| Work instruction A |
Quote the forum thread about returning the car between "If you take" and "to social media.", inclusive.
| Work instruction B |
Answer these questions from the forum thread about returning the car:
(i) What sum of money does Soozikinzi say is not worth all that stress?
(ii) To whom does spabbygirl believe he gave the car?
(iii) On what does Siope say to block him?
| Work instruction C |
Write a continuation of the forum thread about returning the car, starting after its final post.

| Supplied text |
........

Soozikinzi Wed 06-Sep-23 15:45:56

I agree with the others .Just give him the car back and be done with it . It's his car and that's that . It isn't worth all that stress over £400 .

spabbygirl Wed 06-Sep-23 15:52:32

I might do just that, I might take the bits off that I had replaced. I shouldn't have had it repaired and it's not his car as I believe he gave it to his daughter, but anything for an easier life! I just hope he doesn't come back at me for one thing or another.

Germanshepherdsmum Wed 06-Sep-23 16:08:13

If you take these ‘bits’ off will it still be roadworthy? And what will you do with them?

Siope Wed 06-Sep-23 16:09:56

Why are you even still in touch with him? He has no reason to know your contact details. Give him his stupid car back, and block him on every channel you have, from phone to social media.

........

| Excerpted records |

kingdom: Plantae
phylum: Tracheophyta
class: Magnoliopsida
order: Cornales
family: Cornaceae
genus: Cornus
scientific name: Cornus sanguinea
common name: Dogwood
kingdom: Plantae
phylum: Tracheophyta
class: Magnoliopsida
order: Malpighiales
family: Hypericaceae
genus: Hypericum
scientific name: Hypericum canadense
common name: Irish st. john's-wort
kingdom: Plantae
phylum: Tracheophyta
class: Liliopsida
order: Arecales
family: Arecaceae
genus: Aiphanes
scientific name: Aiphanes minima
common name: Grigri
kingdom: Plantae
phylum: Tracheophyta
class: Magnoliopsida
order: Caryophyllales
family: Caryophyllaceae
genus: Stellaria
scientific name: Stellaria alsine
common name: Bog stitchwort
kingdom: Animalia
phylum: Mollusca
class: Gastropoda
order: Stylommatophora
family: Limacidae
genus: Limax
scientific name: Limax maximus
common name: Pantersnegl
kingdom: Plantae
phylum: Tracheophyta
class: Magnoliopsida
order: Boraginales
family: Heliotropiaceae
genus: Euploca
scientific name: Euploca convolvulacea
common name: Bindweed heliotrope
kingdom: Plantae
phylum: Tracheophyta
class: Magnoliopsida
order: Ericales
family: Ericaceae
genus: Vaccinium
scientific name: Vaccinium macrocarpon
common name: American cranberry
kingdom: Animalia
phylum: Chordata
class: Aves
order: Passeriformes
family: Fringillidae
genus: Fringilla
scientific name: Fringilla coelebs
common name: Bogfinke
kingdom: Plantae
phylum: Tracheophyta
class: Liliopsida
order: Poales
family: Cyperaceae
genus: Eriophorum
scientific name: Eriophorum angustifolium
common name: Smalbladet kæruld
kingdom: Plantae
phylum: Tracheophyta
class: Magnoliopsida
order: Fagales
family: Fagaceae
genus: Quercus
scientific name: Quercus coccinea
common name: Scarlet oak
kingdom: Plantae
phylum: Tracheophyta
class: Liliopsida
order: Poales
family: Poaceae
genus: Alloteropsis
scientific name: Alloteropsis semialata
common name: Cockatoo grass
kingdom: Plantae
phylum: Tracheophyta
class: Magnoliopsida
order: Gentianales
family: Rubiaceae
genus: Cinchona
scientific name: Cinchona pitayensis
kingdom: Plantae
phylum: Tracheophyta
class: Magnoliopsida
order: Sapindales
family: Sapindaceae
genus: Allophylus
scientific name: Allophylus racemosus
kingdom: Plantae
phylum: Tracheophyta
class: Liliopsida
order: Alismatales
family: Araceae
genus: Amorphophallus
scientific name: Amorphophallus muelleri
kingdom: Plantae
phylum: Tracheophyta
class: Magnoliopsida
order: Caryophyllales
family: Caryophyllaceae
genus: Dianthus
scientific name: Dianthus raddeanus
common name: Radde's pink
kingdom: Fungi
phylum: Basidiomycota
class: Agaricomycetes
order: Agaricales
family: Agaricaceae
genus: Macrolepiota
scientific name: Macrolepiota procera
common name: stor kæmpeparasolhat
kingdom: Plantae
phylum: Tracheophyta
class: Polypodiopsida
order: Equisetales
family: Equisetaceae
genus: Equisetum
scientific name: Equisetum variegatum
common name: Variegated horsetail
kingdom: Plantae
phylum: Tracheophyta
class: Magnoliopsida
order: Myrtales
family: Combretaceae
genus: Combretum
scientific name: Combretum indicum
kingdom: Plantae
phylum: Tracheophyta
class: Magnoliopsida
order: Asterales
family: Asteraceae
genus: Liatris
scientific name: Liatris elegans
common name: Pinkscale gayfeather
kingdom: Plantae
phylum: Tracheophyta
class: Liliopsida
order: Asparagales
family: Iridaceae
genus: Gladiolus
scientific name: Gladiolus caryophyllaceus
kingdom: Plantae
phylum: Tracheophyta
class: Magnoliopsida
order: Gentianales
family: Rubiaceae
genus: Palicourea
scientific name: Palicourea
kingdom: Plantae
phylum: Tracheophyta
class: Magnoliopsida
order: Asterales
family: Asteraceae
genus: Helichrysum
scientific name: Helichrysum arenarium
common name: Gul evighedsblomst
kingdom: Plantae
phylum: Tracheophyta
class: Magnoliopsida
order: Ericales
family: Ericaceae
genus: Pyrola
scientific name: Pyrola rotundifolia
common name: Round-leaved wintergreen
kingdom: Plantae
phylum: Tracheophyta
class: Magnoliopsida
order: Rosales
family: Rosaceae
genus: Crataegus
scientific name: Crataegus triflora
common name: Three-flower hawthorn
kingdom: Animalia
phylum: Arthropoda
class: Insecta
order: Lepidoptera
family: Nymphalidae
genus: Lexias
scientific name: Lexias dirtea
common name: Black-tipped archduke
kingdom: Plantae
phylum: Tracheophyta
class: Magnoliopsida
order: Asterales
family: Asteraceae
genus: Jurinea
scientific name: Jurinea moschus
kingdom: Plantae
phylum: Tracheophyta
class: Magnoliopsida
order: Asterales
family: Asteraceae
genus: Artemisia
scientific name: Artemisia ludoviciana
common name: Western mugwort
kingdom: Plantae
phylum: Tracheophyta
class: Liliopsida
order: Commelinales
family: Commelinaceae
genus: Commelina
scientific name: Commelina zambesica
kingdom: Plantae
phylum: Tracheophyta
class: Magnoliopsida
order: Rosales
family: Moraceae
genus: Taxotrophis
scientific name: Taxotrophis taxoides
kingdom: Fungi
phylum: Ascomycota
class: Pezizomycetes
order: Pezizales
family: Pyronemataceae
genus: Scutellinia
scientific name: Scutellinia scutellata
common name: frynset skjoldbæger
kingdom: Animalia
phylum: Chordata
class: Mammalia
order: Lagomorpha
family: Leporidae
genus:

........

| Answer area A |
If you take these ‘bits’ off will it still be roadworthy? And what will you do with them?

Siope Wed 06-Sep-23 16:09:56

Why are you even still in touch with him? He has no reason to know your contact details. Give him his stupid car back, and block him on every channel you have, from phone to social media.

| Answer area B |
(i) £400
(ii) His daughter
(iii) Every channel, from phone to social media

| Answer area C |
Shelflife Wed 06-Sep-23 16:38:09

I think in your situation I would let him have the car as it is. If you remove anything it may well not be roadworthy. This is not about the car it is about his ability and desire to interfere with your life and that of your daughter . Pass the car over , if you start removing the tyres you are simply giving him the opportunity to have ' another go ' at you. Get rid of the car , let him have it and keep him out of your life!

MrsSquirrel Wed 06-Sep-23 16:42:42

This is not about the car it is about his ability and desire to interfere with your life and that of your daughter.

I agree. Give him the car, then cease all contact and keep him out of your life. You might loose a few hundred pounds, but you will gain peace of mind.

spabbygirl Wed 06-Sep-23 17:07:07

I will do, I expect it will choke him forever that it has cost him his daughter

Hithere Wed 06-Sep-23 17:11:58

This guy is a red walking flag since you met him

Your daughter can deal with him as she wishes

There is 0 need for you to be involved with him at all, intervene on behalf of your daughter and invest money on anything related to this!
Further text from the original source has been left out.